News isn't breaking -- it's already broken apart into something completely different than it once was. And all you need are these two reliable sources to verify that fact: the millennial generation and one a few before it.

It's unclear what's scarier: how much news has changed or that someone knows Joel Waldman and not Murrow, Cronkite or Brokaw. Either way, with the emergence of everything from Twitter and Facebook and alternative news websites from Mashable to Gawker, the Intercept, Vice, and Vox, it's abundantly clear the new age of news has officially arrived.

Professor Jeff Jarvis of the CUNY Graduate School of Journalism says news isn't what we say it is anymore, it's what the public needs and wants. And it's no one's fault: it just is, he says.

The professor, who studies the changing face of news for a living, says what was once old in journalism is new again. Jarvis contends that before what he describes as "trusted, institutional" anchormen like Edward R. Murrow, smoking cigarettes in studio, and Walter Cronkite, newspapers ruled -- lots of them, with just as many viewpoints.

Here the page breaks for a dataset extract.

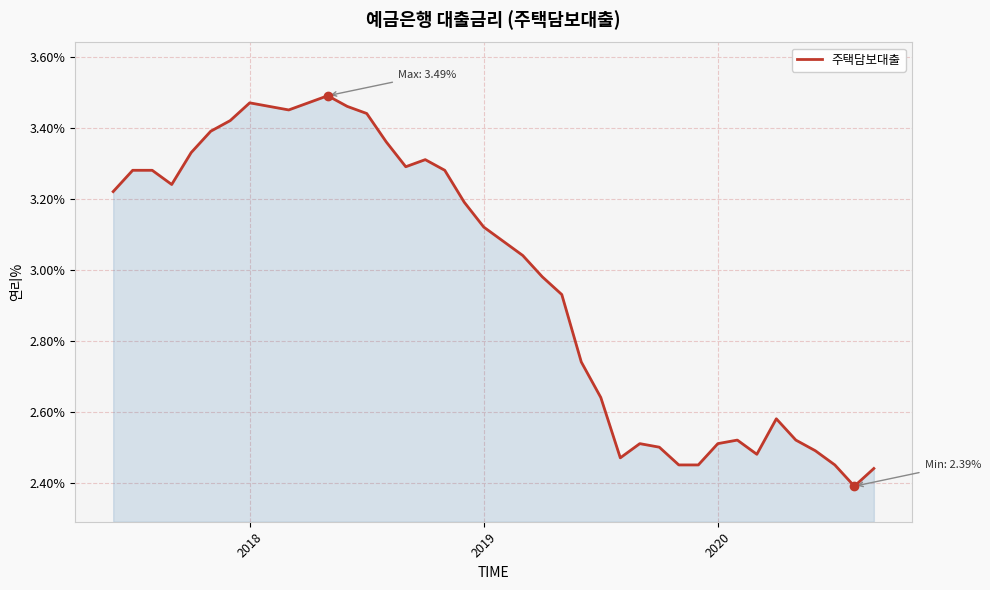

True or false: there are more than 1 points higher than both neighbors.

True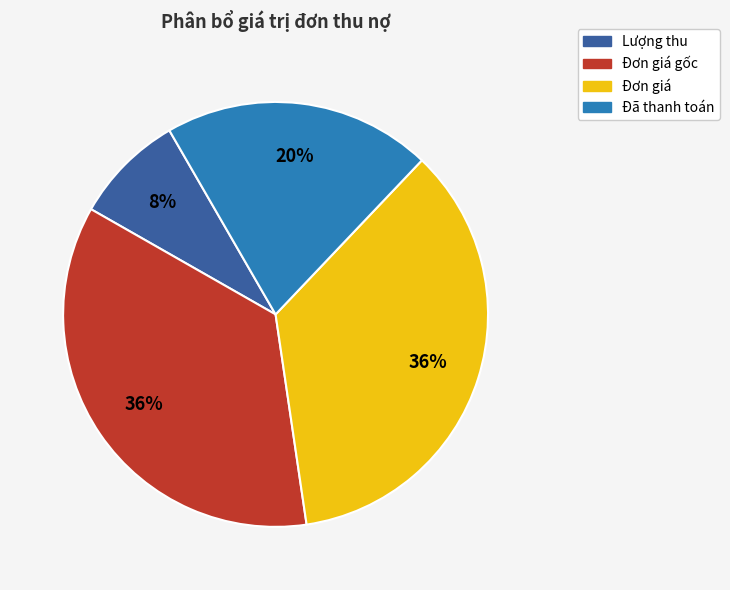

Is there a majority slice in this chart?

No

Jarvis says with the dawn of the Internet, more choices than ever before are now at our fingertips waiting to satiate our seemingly endless appetite for news. He says people can share information with each other without news outlets. That means journalists have to add value to that, he says.

Is this good or bad?

The executive director of the American Press Institute, Tom Rosenstiel, has an answer for you: yes. It is an intentionally ambiguous answer.

Much clearer is the deplorable, deteriorating numbers for both newspapers and traditional TV news. 75 percent of the classified advertising in newspapers from a decade ago is gone and revenues are down 40 percent. The number of print reporters is 30 percent lower. On the TV side, the network news audience is half of what it once was in the 1980s.

Jarvis says journalists have their brand, their own reputation, their own Twitter feed. He says a media brand becomes a collection of brands.

Jarvis says if you consider the first newspaper was not printed until 150 years after the birth of the printing press, when it comes to the web, we are still more than a hundred years away from that tedious evolutionary process of what news is still to become

Murrow used to close his newscast with: "goodnight and good luck."

It seems we'll need some to keep up with the ever-changing face of news.